La prueba del 9 de este cambio de costumbres puede ser el Ave, donde, como saben, todo hortera de la motorola tenía su asiento, asiento de clases Club o Preferente, por supuesto. Si antes lo que fardaba en el Ave era hablar por teléfono y obligar al compañero de asiento a que se enterara de toda la conversación con la secretaria acerca de la devolución de la letra por parte de Escalante, que no paga ni quemado, ahora lo fino y distinguido es salirse del vagón en cuanto suena el timbre. La voz congelada y como en conserva de la azafata lo advierte por la megafonía lo advierte en cuanto el tren arranca en Atocha. Dice más o menos:

--Les agradecemos que si tienen que hablar por teléfono móvil, lo hagan en las plataformas entre los vagones.

Así lo hace todo el mundo. Tras darse, claro está, esa escena que mi profesor particular de Gramática Parda, el emérito doctor don Miguel Criado Barragán, describe mejor que nadie:

-- Cuando suena un teléfono móvil en un sitio de éstos donde están los ejecutivos arracimados, parece que es el salón de una película del Oeste. Suena el teléfono y todo el mundo se echa mano al bolsillo, como los combois se echan mano a la pistola de la cartuchera cuando en el salón entra el forastero malo de la película...

Pero el rito que más me gusta de todos los acuñados para uso y disfrute (o abuso y padecimiento) del teléfono móvil es el que llamo rito campero, o de montería. Aunque los campos de todo el Reino se están llenando de postes repetidores de señal para la telefonía inalámbrica, hay lugares maravillosos donde, oh portento, no hay cobertura y los abusones usuarios del portátil te dejan tranquillo y no puede darse la escena de los pistoleros, porque no suena ningún aparato. He observado que en los buenos cortijos, en las buenas casas de campo, no hay cobertura. Las monterías elegantísimas se dan donde no hay cobertura, por mucho que los dos Divinos Juanes de la Telefonía, Juan Villalonga o Juan Abelló. Acudan a ella. Su suple la falta de señal con el ingenio del casero, del mozo de comedor, del administrador, que en cuanto ve en la casa a un invitado de los señores intentando hablar por el telefonillo, sale con el maravilloso rito:

-- No, aquí non hay cobertura. Pero si se va usted a la tercera encina que hay a la salida del cortijo, a la derecha, y se pone usted no mirando para el tumbaviso de la loma, que hacia ahí no hay señal, sino así orientado hacia el pantano, seguro que puede llamar.

Mangando inolvidables fines de semana (por descontado que sin escopeta y sin armadas de montería) a los amigos ricos que tienen casas en el campo con maravillosos cuartos de invitados con cretonas inglesas y muebles antiguos, he conseguido hablar por el móvil debajo de la puerta grande de la casa chica de la gañanía, en el filo del camino que lleva a la mangada de embarcar las vacas retintas, en la segunda adelfa de la tercera plazoleta del jardín serrano. Una maravilla. En tales casos del ritual campero del móvil, no molestas a nadie. Sólo rompes la soledad sonora de la hermosura del monte. Que, mirado desde el lado de los cantuesos y de las jaras y del tomillo y del orégano, debe de ser tan fastidioso como el guirigay de timbrazos del vagón del Club del Ave.

Instrucciones: Devuelve sin ningún cambio el pasaje del fragmento sobre los teléfonos móviles que va desde «-- No, aquí» hasta «que puede llamar.», incluidas ambas partes. Las líneas que vienen a continuación son un material independiente del fragmento.

Datos registrados:
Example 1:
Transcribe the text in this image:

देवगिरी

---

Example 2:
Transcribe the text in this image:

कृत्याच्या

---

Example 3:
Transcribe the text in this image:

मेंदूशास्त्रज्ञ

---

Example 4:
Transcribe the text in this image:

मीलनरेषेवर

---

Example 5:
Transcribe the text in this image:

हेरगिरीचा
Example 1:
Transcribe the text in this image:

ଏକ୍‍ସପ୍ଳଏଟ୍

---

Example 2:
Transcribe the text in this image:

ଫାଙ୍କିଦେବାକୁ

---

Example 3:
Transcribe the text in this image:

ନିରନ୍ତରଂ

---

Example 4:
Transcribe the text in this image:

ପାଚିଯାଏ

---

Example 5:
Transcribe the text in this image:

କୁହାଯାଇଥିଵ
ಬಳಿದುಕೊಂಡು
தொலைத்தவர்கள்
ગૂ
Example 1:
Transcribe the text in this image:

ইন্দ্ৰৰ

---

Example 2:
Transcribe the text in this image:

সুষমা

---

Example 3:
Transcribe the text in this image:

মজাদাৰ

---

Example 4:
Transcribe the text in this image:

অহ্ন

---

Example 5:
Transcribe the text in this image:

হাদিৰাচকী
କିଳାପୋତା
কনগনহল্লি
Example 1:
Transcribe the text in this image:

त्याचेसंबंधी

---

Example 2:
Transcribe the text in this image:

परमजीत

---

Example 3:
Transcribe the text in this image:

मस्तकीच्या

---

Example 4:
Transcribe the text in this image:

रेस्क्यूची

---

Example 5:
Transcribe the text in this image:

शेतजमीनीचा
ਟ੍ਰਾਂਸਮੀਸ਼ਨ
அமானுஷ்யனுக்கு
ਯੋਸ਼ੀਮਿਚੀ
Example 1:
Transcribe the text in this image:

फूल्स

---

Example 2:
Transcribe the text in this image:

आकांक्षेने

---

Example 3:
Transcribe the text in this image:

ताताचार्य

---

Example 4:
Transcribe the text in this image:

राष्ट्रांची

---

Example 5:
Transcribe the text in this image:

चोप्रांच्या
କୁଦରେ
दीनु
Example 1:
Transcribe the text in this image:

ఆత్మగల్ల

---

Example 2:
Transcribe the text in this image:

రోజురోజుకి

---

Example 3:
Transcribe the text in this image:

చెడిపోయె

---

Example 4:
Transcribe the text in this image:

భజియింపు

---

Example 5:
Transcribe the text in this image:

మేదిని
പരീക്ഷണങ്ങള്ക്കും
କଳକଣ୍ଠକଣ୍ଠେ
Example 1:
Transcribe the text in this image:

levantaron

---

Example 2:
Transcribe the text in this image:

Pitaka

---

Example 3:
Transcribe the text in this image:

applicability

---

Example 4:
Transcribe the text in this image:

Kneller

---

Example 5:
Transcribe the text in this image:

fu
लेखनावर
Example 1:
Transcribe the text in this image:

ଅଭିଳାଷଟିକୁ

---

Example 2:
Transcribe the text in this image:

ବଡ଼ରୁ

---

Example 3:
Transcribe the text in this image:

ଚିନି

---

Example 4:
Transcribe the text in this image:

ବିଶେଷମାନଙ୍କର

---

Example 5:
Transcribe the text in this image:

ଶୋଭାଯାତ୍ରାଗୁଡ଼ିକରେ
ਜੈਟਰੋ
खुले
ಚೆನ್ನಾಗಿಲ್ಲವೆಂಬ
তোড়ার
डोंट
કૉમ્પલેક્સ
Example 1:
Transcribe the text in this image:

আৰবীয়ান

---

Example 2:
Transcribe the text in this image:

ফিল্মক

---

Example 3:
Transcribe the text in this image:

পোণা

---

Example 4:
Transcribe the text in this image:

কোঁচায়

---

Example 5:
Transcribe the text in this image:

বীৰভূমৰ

Tu respuesta:
-- No, aquí non hay cobertura. Pero si se va usted a la tercera encina que hay a la salida del cortijo, a la derecha, y se pone usted no mirando para el tumbaviso de la loma, que hacia ahí no hay señal, sino así orientado hacia el pantano, seguro que puede llamar.